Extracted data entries
— Begin —

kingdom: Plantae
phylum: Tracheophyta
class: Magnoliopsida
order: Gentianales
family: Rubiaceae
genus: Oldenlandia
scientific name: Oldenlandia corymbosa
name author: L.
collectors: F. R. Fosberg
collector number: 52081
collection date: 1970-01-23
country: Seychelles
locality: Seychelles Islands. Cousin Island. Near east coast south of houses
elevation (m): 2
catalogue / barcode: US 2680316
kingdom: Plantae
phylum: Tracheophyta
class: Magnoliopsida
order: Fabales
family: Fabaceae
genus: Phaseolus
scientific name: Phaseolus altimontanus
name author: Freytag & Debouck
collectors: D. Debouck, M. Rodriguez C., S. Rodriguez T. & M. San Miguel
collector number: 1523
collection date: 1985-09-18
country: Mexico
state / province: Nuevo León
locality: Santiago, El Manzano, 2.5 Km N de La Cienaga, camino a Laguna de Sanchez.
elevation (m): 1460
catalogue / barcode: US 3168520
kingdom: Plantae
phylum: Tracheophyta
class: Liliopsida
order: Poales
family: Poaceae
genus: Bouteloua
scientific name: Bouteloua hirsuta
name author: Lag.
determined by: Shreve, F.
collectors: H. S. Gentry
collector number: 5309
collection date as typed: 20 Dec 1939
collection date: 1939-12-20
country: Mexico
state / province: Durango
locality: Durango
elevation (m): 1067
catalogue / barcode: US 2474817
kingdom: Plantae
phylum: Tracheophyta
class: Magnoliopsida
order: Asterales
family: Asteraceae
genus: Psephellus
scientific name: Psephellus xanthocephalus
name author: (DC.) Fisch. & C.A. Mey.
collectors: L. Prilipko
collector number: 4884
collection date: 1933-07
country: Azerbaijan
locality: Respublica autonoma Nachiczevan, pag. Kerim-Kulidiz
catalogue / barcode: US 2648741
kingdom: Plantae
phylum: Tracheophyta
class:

— End —

» SET PROBLEM
Quote every line of the items above exactly as they appear.

» THE RESULT
kingdom: Plantae
phylum: Tracheophyta
class: Magnoliopsida
order: Gentianales
family: Rubiaceae
genus: Oldenlandia
scientific name: Oldenlandia corymbosa
name author: L.
collectors: F. R. Fosberg
collector number: 52081
collection date: 1970-01-23
country: Seychelles
locality: Seychelles Islands. Cousin Island. Near east coast south of houses
elevation (m): 2
catalogue / barcode: US 2680316
kingdom: Plantae
phylum: Tracheophyta
class: Magnoliopsida
order: Fabales
family: Fabaceae
genus: Phaseolus
scientific name: Phaseolus altimontanus
name author: Freytag & Debouck
collectors: D. Debouck, M. Rodriguez C., S. Rodriguez T. & M. San Miguel
collector number: 1523
collection date: 1985-09-18
country: Mexico
state / province: Nuevo León
locality: Santiago, El Manzano, 2.5 Km N de La Cienaga, camino a Laguna de Sanchez.
elevation (m): 1460
catalogue / barcode: US 3168520
kingdom: Plantae
phylum: Tracheophyta
class: Liliopsida
order: Poales
family: Poaceae
genus: Bouteloua
scientific name: Bouteloua hirsuta
name author: Lag.
determined by: Shreve, F.
collectors: H. S. Gentry
collector number: 5309
collection date as typed: 20 Dec 1939
collection date: 1939-12-20
country: Mexico
state / province: Durango
locality: Durango
elevation (m): 1067
catalogue / barcode: US 2474817
kingdom: Plantae
phylum: Tracheophyta
class: Magnoliopsida
order: Asterales
family: Asteraceae
genus: Psephellus
scientific name: Psephellus xanthocephalus
name author: (DC.) Fisch. & C.A. Mey.
collectors: L. Prilipko
collector number: 4884
collection date: 1933-07
country: Azerbaijan
locality: Respublica autonoma Nachiczevan, pag. Kerim-Kulidiz
catalogue / barcode: US 2648741
kingdom: Plantae
phylum: Tracheophyta
class:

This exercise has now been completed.